EXERCISE DESCRIPTION: Copy out the records below, swapping every "distortion" for "warping" and leaving everything else as it is.

PROVIDED RECORDS:
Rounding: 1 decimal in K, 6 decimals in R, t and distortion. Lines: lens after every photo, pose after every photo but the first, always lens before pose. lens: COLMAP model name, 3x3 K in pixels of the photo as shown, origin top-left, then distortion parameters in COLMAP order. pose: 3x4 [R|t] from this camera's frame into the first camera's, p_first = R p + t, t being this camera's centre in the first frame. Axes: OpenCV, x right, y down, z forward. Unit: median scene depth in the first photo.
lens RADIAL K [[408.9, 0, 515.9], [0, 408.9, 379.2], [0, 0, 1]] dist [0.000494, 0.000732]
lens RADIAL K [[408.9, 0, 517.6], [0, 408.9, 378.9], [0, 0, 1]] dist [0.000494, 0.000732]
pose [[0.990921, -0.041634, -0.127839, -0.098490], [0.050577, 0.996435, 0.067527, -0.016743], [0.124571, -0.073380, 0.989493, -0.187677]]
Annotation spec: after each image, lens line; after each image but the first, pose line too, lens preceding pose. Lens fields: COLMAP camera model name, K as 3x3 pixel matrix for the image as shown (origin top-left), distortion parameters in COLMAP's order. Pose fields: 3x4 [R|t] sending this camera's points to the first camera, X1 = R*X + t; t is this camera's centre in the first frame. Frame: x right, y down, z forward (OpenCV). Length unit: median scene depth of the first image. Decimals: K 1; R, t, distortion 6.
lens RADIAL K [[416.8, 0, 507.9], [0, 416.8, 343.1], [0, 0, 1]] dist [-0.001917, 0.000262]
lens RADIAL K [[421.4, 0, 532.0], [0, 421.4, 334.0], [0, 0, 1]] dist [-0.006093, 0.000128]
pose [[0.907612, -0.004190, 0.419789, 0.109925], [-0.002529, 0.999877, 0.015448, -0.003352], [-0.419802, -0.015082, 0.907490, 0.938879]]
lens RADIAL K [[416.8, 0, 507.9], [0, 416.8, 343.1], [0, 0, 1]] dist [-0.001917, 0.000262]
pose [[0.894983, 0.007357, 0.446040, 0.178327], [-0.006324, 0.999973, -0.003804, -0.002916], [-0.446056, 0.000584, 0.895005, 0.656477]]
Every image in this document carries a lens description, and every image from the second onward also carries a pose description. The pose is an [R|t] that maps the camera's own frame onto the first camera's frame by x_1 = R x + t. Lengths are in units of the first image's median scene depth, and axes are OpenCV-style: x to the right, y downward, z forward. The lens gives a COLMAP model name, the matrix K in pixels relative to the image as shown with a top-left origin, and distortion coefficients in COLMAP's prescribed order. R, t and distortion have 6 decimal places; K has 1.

ANSWER TO THE EXERCISE:
Rounding: 1 decimal in K, 6 decimals in R, t and warping. Lines: lens after every photo, pose after every photo but the first, always lens before pose. lens: COLMAP model name, 3x3 K in pixels of the photo as shown, origin top-left, then warping parameters in COLMAP order. pose: 3x4 [R|t] from this camera's frame into the first camera's, p_first = R p + t, t being this camera's centre in the first frame. Axes: OpenCV, x right, y down, z forward. Unit: median scene depth in the first photo.
lens RADIAL K [[408.9, 0, 515.9], [0, 408.9, 379.2], [0, 0, 1]] dist [0.000494, 0.000732]
lens RADIAL K [[408.9, 0, 517.6], [0, 408.9, 378.9], [0, 0, 1]] dist [0.000494, 0.000732]
pose [[0.990921, -0.041634, -0.127839, -0.098490], [0.050577, 0.996435, 0.067527, -0.016743], [0.124571, -0.073380, 0.989493, -0.187677]]
Annotation spec: after each image, lens line; after each image but the first, pose line too, lens preceding pose. Lens fields: COLMAP camera model name, K as 3x3 pixel matrix for the image as shown (origin top-left), warping parameters in COLMAP's order. Pose fields: 3x4 [R|t] sending this camera's points to the first camera, X1 = R*X + t; t is this camera's centre in the first frame. Frame: x right, y down, z forward (OpenCV). Length unit: median scene depth of the first image. Decimals: K 1; R, t, warping 6.
lens RADIAL K [[416.8, 0, 507.9], [0, 416.8, 343.1], [0, 0, 1]] dist [-0.001917, 0.000262]
lens RADIAL K [[421.4, 0, 532.0], [0, 421.4, 334.0], [0, 0, 1]] dist [-0.006093, 0.000128]
pose [[0.907612, -0.004190, 0.419789, 0.109925], [-0.002529, 0.999877, 0.015448, -0.003352], [-0.419802, -0.015082, 0.907490, 0.938879]]
lens RADIAL K [[416.8, 0, 507.9], [0, 416.8, 343.1], [0, 0, 1]] dist [-0.001917, 0.000262]
pose [[0.894983, 0.007357, 0.446040, 0.178327], [-0.006324, 0.999973, -0.003804, -0.002916], [-0.446056, 0.000584, 0.895005, 0.656477]]
Every image in this document carries a lens description, and every image from the second onward also carries a pose description. The pose is an [R|t] that maps the camera's own frame onto the first camera's frame by x_1 = R x + t. Lengths are in units of the first image's median scene depth, and axes are OpenCV-style: x to the right, y downward, z forward. The lens gives a COLMAP model name, the matrix K in pixels relative to the image as shown with a top-left origin, and warping coefficients in COLMAP's prescribed order. R, t and warping have 6 decimal places; K has 1.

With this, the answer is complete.